Feed-forward#

Position-wise feed-forward layers used inside EncoderBlock and DecoderBlock. FeedForward is the dense MLP and gated variant; MixtureOfExperts is the sparse top-\(k\) routed alternative and is a drop-in replacement at the same call site.

FeedForward(*args, **kwargs)

Position-wise feed-forward network.

MixtureOfExperts(*args, **kwargs)

Top-\(k\) routed Mixture-of-Experts feed-forward.

Dense feed-forward#

class attnax.FeedForward(*args, **kwargs)[source]#

Bases: Module

Position-wise feed-forward network.

For 'gelu' and 'relu':

\[y = W_2 \,\sigma(W_1 x)\]

For 'swiglu' and 'geglu':

\[y = W_d \,\bigl(\sigma(W_g x) \odot W_u x\bigr)\]
Parameters:
  • rngs – Flax NNX random key container.

  • d_model – Input and output dimension.

  • d_ff – Hidden width.

  • dropout_rate – Dropout probability.

  • ff_activation – Activation variant.

  • args (Any)

  • kwargs (Any)

Raises:

ValueError – If ff_activation is not a recognised value.

Return type:

Any

References

Shazeer, GLU Variants Improve Transformer, 2020.

Mixture of Experts#

class attnax.MixtureOfExperts(*args, **kwargs)[source]#

Bases: Module

Top-\(k\) routed Mixture-of-Experts feed-forward.

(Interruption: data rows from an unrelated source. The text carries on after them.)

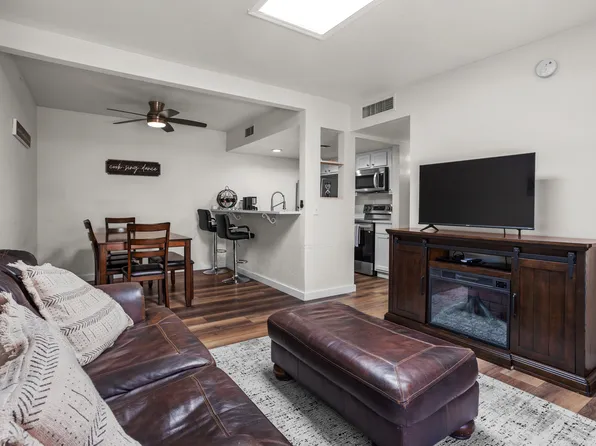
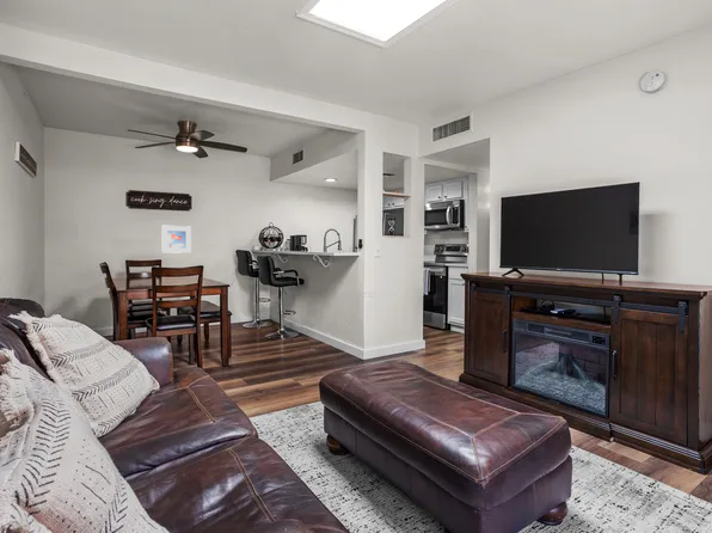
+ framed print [161,225,192,255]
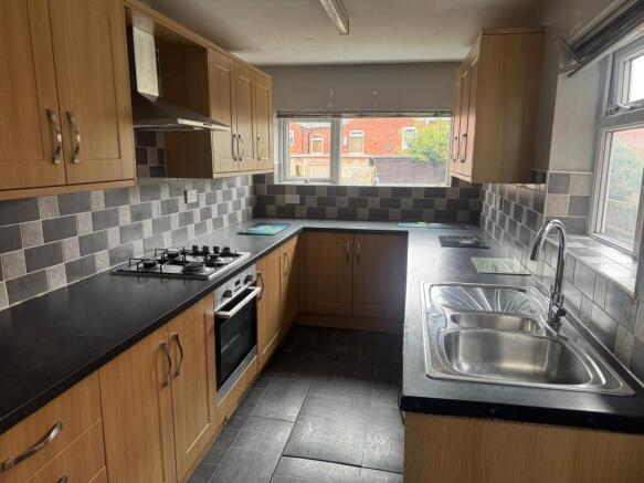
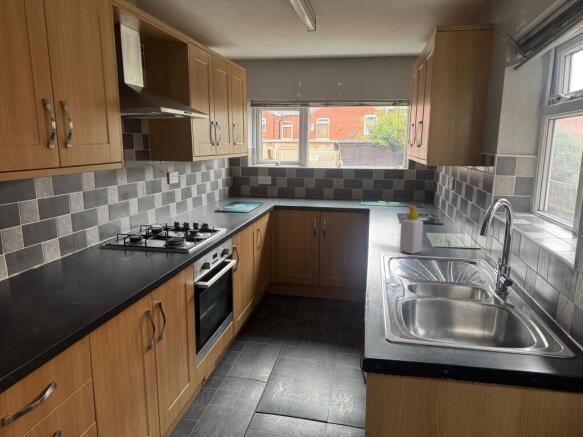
+ soap bottle [399,205,424,255]
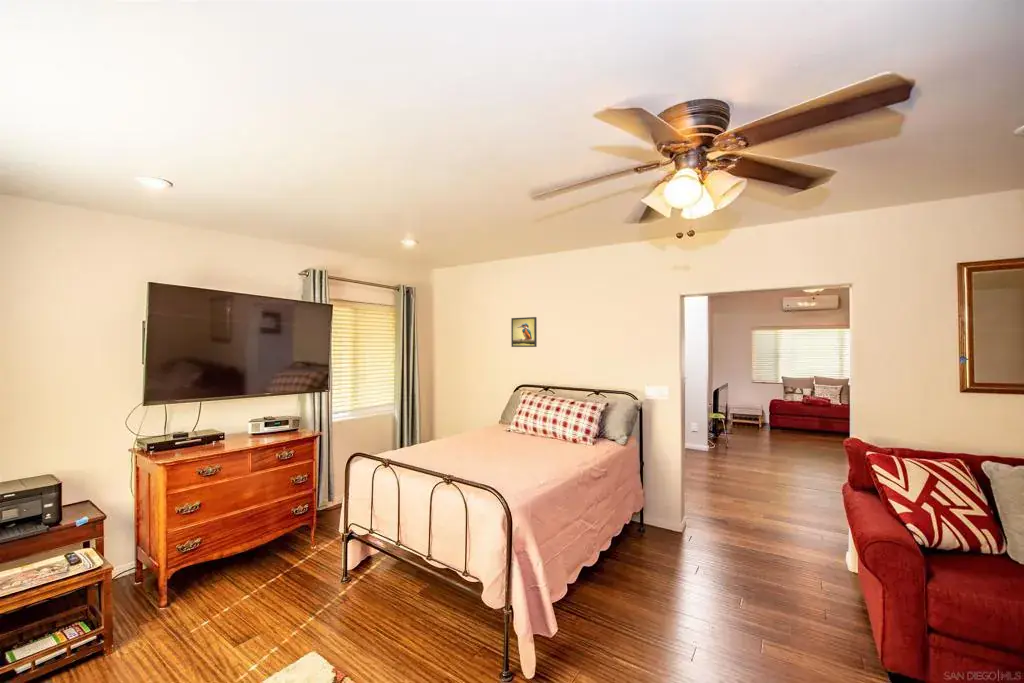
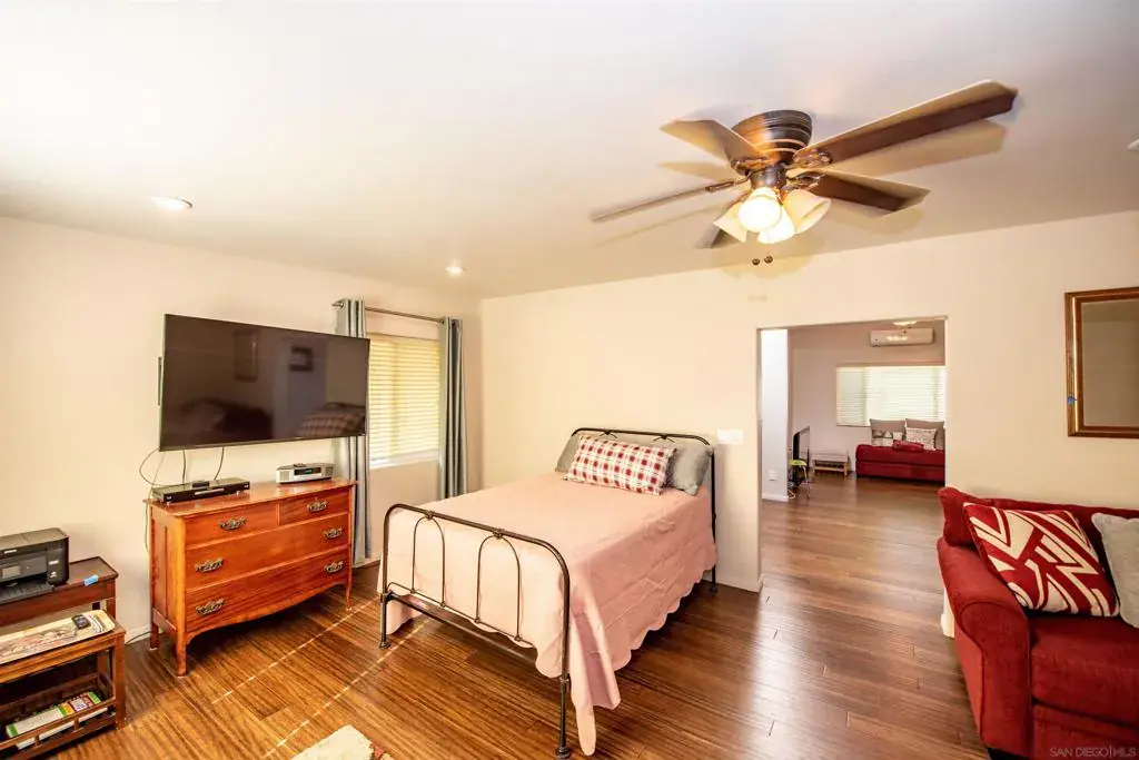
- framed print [510,316,538,348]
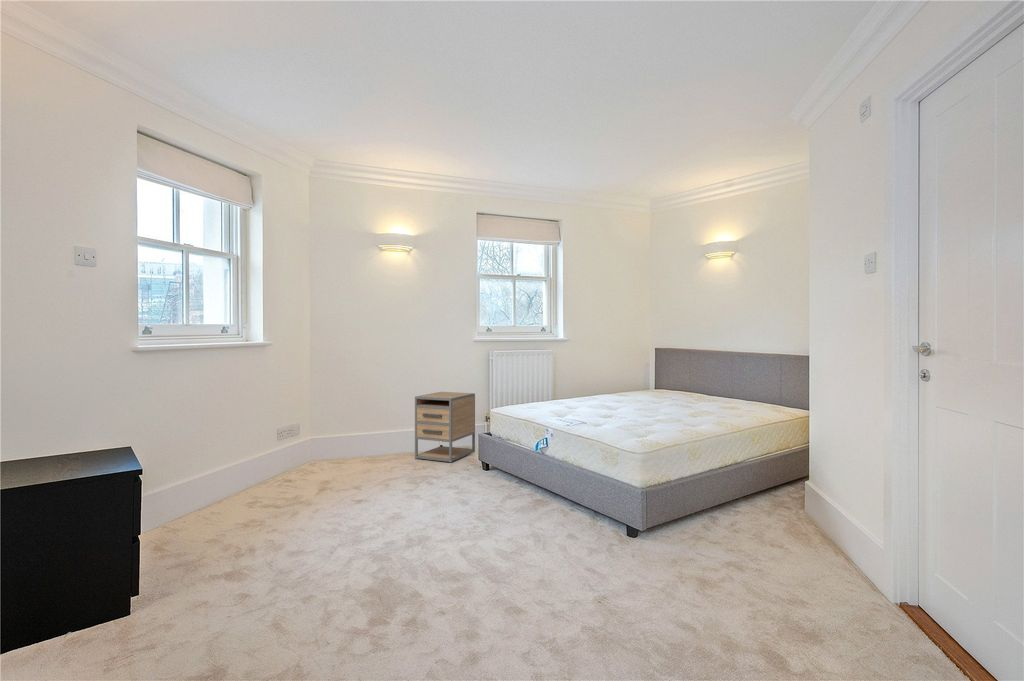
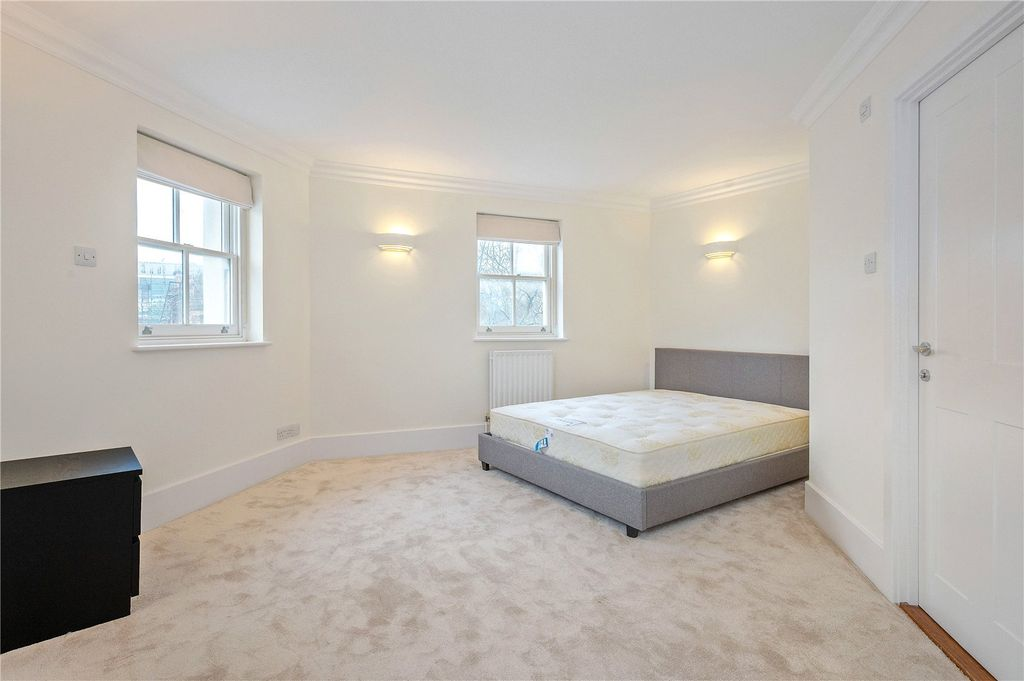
- nightstand [414,391,476,464]
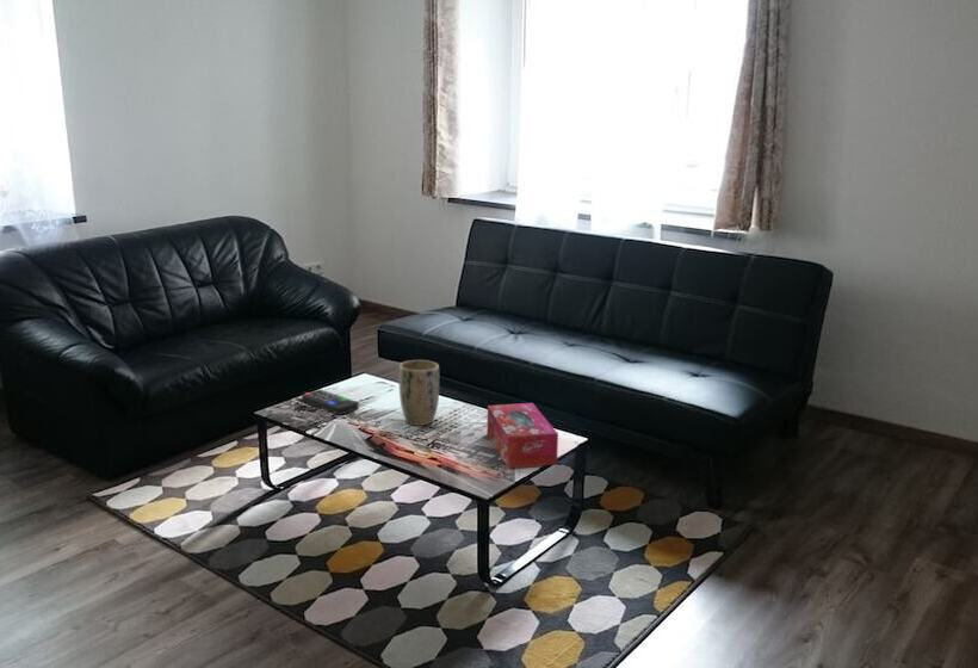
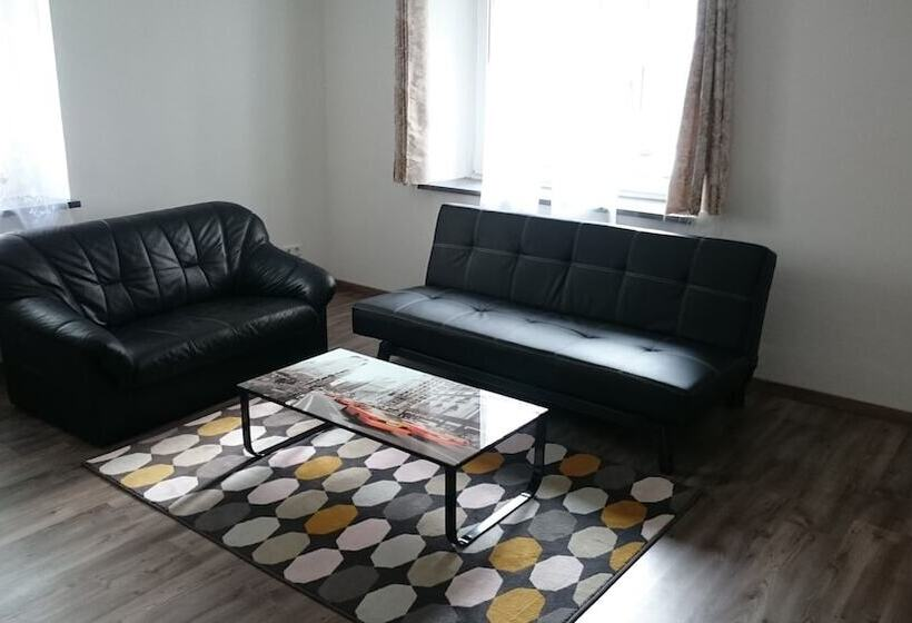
- tissue box [485,402,559,469]
- plant pot [397,359,440,427]
- remote control [301,389,359,415]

Every token independently selects its top-\(k\) of \(\text{num\_experts}\) experts via a learned linear router. Each expert runs an MLP / SwiGLU / GeGLU block with width d_ff; the outputs are combined weighted by the renormalised top-\(k\) softmax of the router logits. Dispatch is dense — every token is multiplied by every expert weight and unselected contributions are zeroed by the gate.

Parameters:
  • rngs – Flax NNX random key container.

  • d_model – Input and output dimension.

  • d_ff – Per-expert hidden width.

  • num_experts – Number of experts.

  • top_k – Experts selected per token.

  • dropout_rate – Output dropout probability.

  • ff_activation – Activation variant.

  • router_jitter – Standard deviation of multiplicative Gaussian noise on router logits at training time.

  • capacity_factor – Reserved for sparse-dispatch implementations.

  • args (Any)

  • kwargs (Any)

Raises:

ValueError – If top_k is not in [1, num_experts] or either is non-positive.

Return type:

Any

References

Fedus et al., Switch Transformers: Scaling to Trillion Parameter Models with Simple and Efficient Sparsity, 2022.

Example#

import flax.nnx as nnx, jax.numpy as jnp
from attnax import MixtureOfExperts

moe = MixtureOfExperts(
    nnx.Rngs(0), d_model=4096, d_ff=14336,
    num_experts=8, top_k=2, ff_activation="swiglu",
)
x = jnp.zeros((batch, seq_len, 4096))
y, aux = moe(x, deterministic=False)
loss = main_loss + 0.01 * aux["load_balance_loss"]

aux["load_balance_loss"] is the auxiliary load-balance loss and aux["router_entropy"] is the mean Shannon entropy of the router distribution.